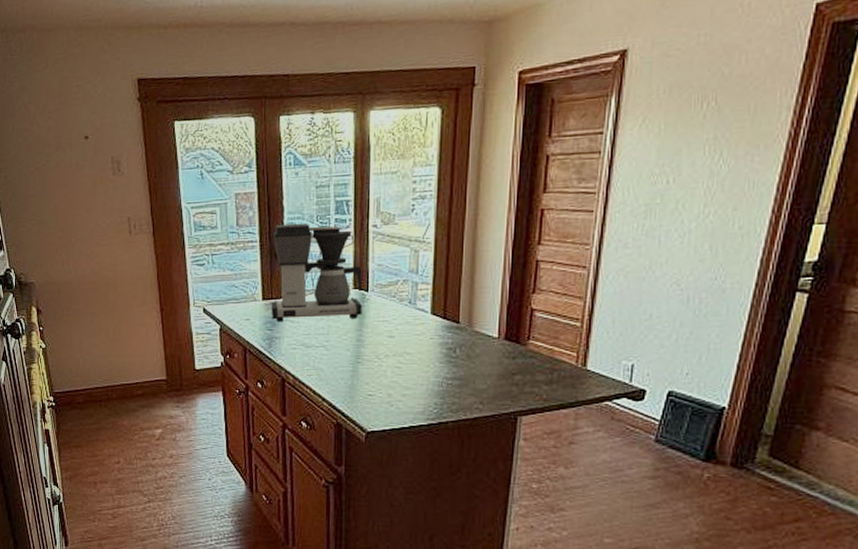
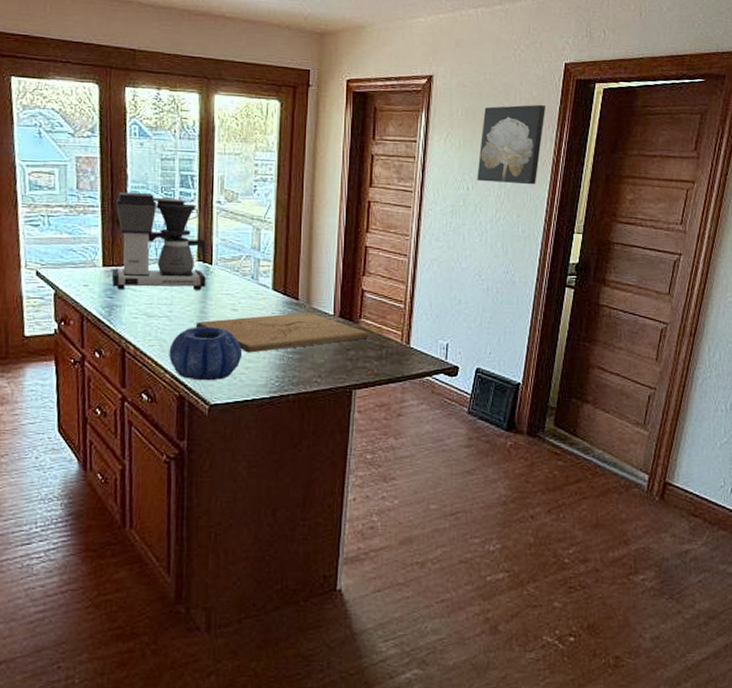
decorative bowl: none [326,354,398,409] -> present [169,326,242,381]
cutting board: none [353,336,537,380] -> present [196,312,368,353]
wall art: none [680,63,783,172] -> present [477,104,545,185]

*Your task*: Output the material word for word, and keep the pictures out.

*Written response*:
decorative bowl: none [326,354,398,409] -> present [169,326,242,381]
cutting board: none [353,336,537,380] -> present [196,312,368,353]
wall art: none [680,63,783,172] -> present [477,104,545,185]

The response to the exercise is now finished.